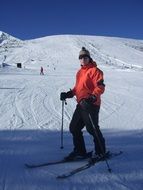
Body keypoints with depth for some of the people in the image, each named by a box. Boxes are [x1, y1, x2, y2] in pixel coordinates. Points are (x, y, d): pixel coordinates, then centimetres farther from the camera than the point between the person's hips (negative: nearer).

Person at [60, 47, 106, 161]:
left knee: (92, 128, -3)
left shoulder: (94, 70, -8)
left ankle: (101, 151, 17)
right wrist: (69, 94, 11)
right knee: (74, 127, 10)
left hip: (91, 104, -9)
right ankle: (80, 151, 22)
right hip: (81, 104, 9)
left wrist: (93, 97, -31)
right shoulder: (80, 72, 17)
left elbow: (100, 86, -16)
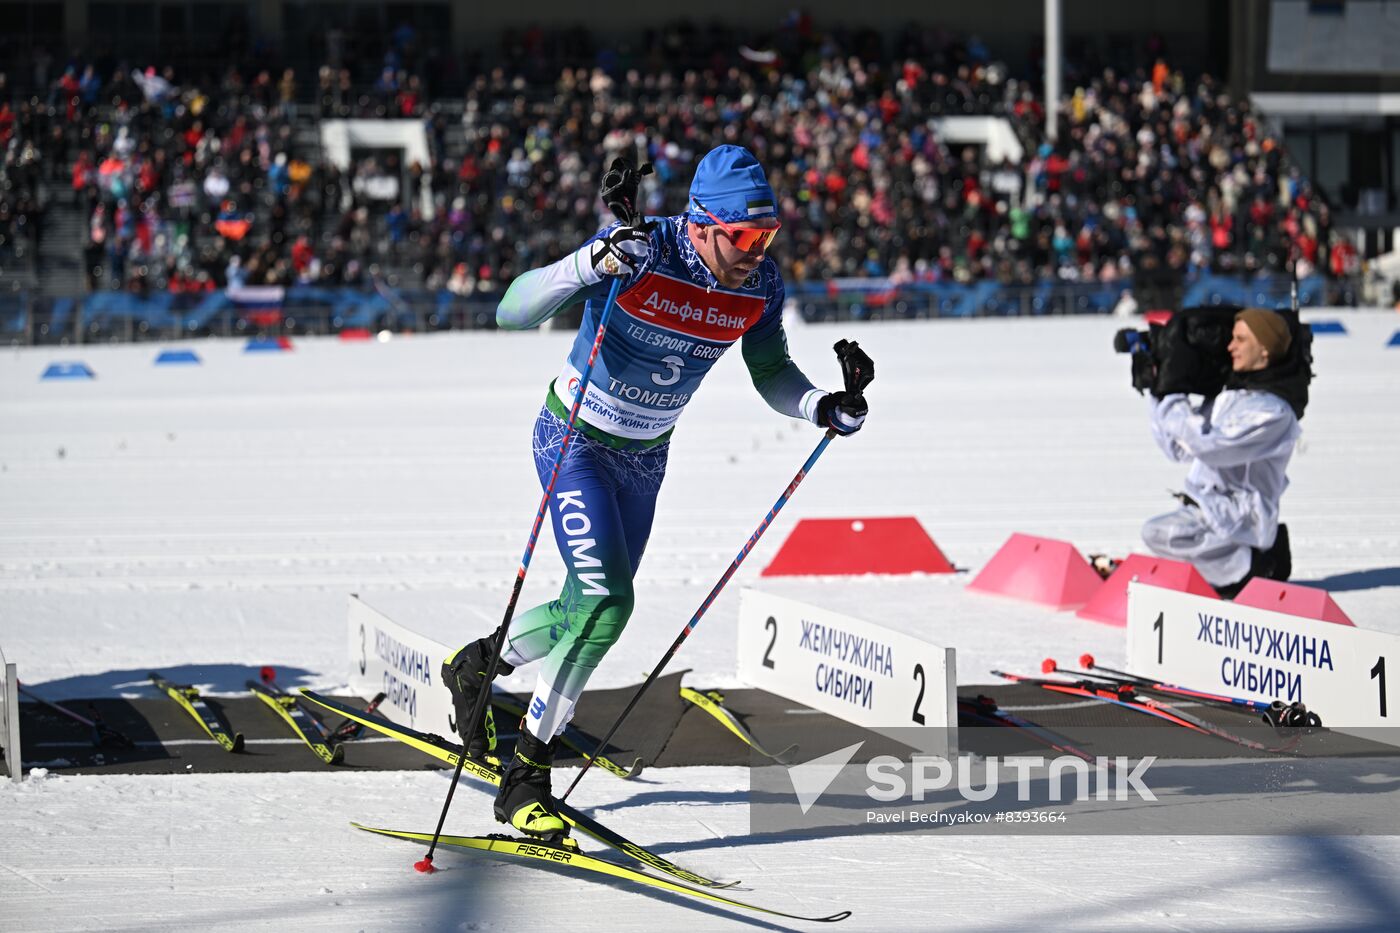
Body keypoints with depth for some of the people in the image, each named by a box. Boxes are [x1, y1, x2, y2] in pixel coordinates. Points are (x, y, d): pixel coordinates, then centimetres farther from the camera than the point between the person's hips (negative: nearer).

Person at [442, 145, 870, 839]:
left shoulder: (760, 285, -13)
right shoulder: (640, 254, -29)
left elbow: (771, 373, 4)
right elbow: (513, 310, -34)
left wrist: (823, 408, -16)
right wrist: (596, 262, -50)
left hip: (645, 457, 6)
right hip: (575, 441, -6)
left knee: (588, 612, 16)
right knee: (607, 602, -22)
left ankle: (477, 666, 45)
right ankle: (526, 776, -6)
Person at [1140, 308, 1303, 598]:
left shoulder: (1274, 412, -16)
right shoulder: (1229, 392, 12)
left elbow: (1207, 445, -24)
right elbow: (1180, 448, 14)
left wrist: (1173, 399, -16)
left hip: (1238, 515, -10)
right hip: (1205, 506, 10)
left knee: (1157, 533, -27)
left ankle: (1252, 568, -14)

________________

» **GOAL OF THE EXERCISE**: What you should produce is an exact copy of the records, with the pictures left out.

» **TASK RESULT**:
Body keypoints with depth for some of the people in the image, each named by a box. Boxes are [x1, y1, x2, y2] in pixel coordinates. Points are (x, y, d): pixel coordinates, then centimetres farther from the camera than the point between the person's hips (negative: nearer).

Person at [60, 47, 106, 161]:
left knee: (92, 128, -3)
left shoulder: (94, 70, -8)
left ankle: (101, 151, 17)
right wrist: (69, 94, 11)
right knee: (74, 127, 10)
left hip: (91, 104, -9)
right ankle: (80, 151, 22)
right hip: (81, 104, 9)
left wrist: (93, 97, -31)
right shoulder: (80, 72, 17)
left elbow: (100, 86, -16)
Body keypoints with depth for some of the people in the image, each named by a box. Boxes are [x1, y1, x2, y2] in pixel coordinates. Points are (x, y, d): pixel coordinates, then centimetres farther from the camera than the point between the person's hips (negative: nearer).

Person at [442, 145, 870, 839]:
left shoulder: (760, 285, -13)
right shoulder: (640, 254, -29)
left elbow: (771, 373, 4)
right elbow: (513, 310, -34)
left wrist: (823, 408, -16)
right wrist: (596, 262, -50)
left hip: (645, 457, 6)
right hip: (575, 441, -6)
left knee: (588, 612, 16)
right knee: (607, 602, -22)
left ankle: (477, 666, 45)
right ankle: (526, 776, -6)
Person at [1140, 308, 1303, 598]:
left shoulder: (1274, 412, -16)
right shoulder: (1229, 392, 12)
left elbow: (1207, 445, -24)
right elbow: (1180, 448, 14)
left wrist: (1173, 399, -16)
left hip: (1238, 515, -10)
right hip: (1205, 506, 10)
left knee: (1157, 533, -27)
left ankle: (1252, 568, -14)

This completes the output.